Allison Lapierre-Houle to balance working at home

It’s challenging for Allison Lapierre-Houle to balance working at home with two young kids — but at least they can help take a photo for BusinessWest.

David Griffin Jr., vice president of the Dowd Insurance Agencies in Holyoke, is able to split the child-tending duties with his wife, who works for Travelers in Hartford. They’re both home these days, juggling their jobs and home responsibilities as parents of two young ones, ages 2 and 3.

“We’re making the most of it,” Griffin said. “She has a more set schedule than me. Obviously, I have clients calling me, and I can’t plan when the client calls me with questions I have to go through. I get as much done as I can in the morning and late at night, and answer calls and help customers throughout the day. Right now is their greatest time of need, so I have to make myself available and be there for them to lend an ear and give some advice.”

Jim Martin knows that feeling — of working from home at a time when customers have more pressing needs than perhaps ever before.
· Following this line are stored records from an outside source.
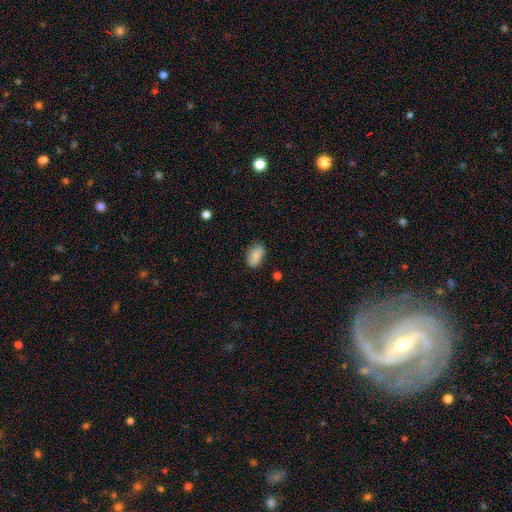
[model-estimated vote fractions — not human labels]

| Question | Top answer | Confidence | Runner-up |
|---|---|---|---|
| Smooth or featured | smooth | 82% | featured or disk (11%) |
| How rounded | in between | 91% | round (6%) |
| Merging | none | 80% | minor disturbance (15%) |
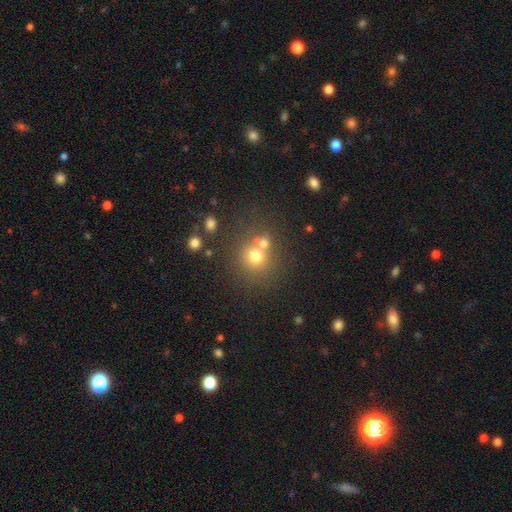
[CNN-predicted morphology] Q: Smooth or featured?
A: smooth (70%); runner-up: star or artifact (16%)
Q: How rounded?
A: round (87%); runner-up: in between (13%)
Q: Merging?
A: none (53%); runner-up: merger (34%)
As a partner at Robinson Donovan specializing in corporate law and commercial real estate, he’s been working with clients on their submissions for the Paycheck Protection Program, deciphering the regulations and grappling with an ongoing series of often-confounding changes to them. “My clients need straightforward legal advice on what needs to be included,” he told BusinessWest.

“I do lot of side-by-side work with the kids, while also trying to manage the eight employees for the company, who are all working remotely as well. That’s been the biggest challenge.”

He’s providing that advice — and much more — largely from home, as the firm’s Springfield office is maintaining the core minimum of personnel needed to connect everyone else during a trying time.

“We were well-prepared for this; we had anticipated this may be necessary, so we had a network in place that allowed people to remotely access their desktops from home,” he explained. We got everyone equipped, so when someone comes in with mail, it’s scanned and distributed to every lawyer and the support staff. And we have remote dictation, so I can dictate right to my adminstrative assistant from home. We feel we were pretty well-prepared to make the transition to working remotely.”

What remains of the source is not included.